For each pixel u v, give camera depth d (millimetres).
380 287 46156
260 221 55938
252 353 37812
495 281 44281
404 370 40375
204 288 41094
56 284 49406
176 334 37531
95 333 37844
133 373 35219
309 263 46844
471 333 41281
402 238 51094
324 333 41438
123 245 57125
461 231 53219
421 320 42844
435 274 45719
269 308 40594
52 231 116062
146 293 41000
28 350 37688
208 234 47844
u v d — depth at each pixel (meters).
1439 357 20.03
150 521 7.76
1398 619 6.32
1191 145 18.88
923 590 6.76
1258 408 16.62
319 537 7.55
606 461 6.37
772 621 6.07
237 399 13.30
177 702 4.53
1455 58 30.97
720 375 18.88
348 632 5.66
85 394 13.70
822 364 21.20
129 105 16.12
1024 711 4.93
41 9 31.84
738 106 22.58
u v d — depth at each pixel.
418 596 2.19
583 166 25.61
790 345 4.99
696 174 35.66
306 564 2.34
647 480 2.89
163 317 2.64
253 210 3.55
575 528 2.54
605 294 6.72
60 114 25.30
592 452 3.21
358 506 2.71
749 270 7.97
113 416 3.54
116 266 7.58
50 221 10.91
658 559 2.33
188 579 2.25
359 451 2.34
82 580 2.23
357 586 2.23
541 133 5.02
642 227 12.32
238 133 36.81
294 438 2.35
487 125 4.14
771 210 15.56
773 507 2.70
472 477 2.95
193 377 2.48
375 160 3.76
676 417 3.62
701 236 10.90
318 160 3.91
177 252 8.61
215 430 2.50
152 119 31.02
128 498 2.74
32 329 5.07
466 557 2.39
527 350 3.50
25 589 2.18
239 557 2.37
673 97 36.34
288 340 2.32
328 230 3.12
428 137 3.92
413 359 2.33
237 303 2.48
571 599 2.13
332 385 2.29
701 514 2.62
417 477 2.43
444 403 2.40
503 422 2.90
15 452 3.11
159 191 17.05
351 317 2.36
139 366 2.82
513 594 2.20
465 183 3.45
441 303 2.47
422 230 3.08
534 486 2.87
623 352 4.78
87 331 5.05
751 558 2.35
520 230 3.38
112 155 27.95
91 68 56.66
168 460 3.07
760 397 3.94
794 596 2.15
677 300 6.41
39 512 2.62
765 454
________________________
Go through the listing and write out each line exactly.

Task response.
For each pixel u v, give camera depth d (millimetres).
380 287 46156
260 221 55938
252 353 37812
495 281 44281
404 370 40375
204 288 41094
56 284 49406
176 334 37531
95 333 37844
133 373 35219
309 263 46844
471 333 41281
402 238 51094
324 333 41438
123 245 57125
461 231 53219
421 320 42844
435 274 45719
269 308 40594
52 231 116062
146 293 41000
28 350 37688
208 234 47844
u v d — depth at each pixel (meters).
1439 357 20.03
150 521 7.76
1398 619 6.32
1191 145 18.88
923 590 6.76
1258 408 16.62
319 537 7.55
606 461 6.37
772 621 6.07
237 399 13.30
177 702 4.53
1455 58 30.97
720 375 18.88
348 632 5.66
85 394 13.70
822 364 21.20
129 105 16.12
1024 711 4.93
41 9 31.84
738 106 22.58
u v d — depth at each pixel.
418 596 2.19
583 166 25.61
790 345 4.99
696 174 35.66
306 564 2.34
647 480 2.89
163 317 2.64
253 210 3.55
575 528 2.54
605 294 6.72
60 114 25.30
592 452 3.21
358 506 2.71
749 270 7.97
113 416 3.54
116 266 7.58
50 221 10.91
658 559 2.33
188 579 2.25
359 451 2.34
82 580 2.23
357 586 2.23
541 133 5.02
642 227 12.32
238 133 36.81
294 438 2.35
487 125 4.14
771 210 15.56
773 507 2.70
472 477 2.95
193 377 2.48
375 160 3.76
676 417 3.62
701 236 10.90
318 160 3.91
177 252 8.61
215 430 2.50
152 119 31.02
128 498 2.74
32 329 5.07
466 557 2.39
527 350 3.50
25 589 2.18
239 557 2.37
673 97 36.34
288 340 2.32
328 230 3.12
428 137 3.92
413 359 2.33
237 303 2.48
571 599 2.13
332 385 2.29
701 514 2.62
417 477 2.43
444 403 2.40
503 422 2.90
15 452 3.11
159 191 17.05
351 317 2.36
139 366 2.82
513 594 2.20
465 183 3.45
441 303 2.47
422 230 3.08
534 486 2.87
623 352 4.78
87 331 5.05
751 558 2.35
520 230 3.38
112 155 27.95
91 68 56.66
168 460 3.07
760 397 3.94
794 596 2.15
677 300 6.41
39 512 2.62
765 454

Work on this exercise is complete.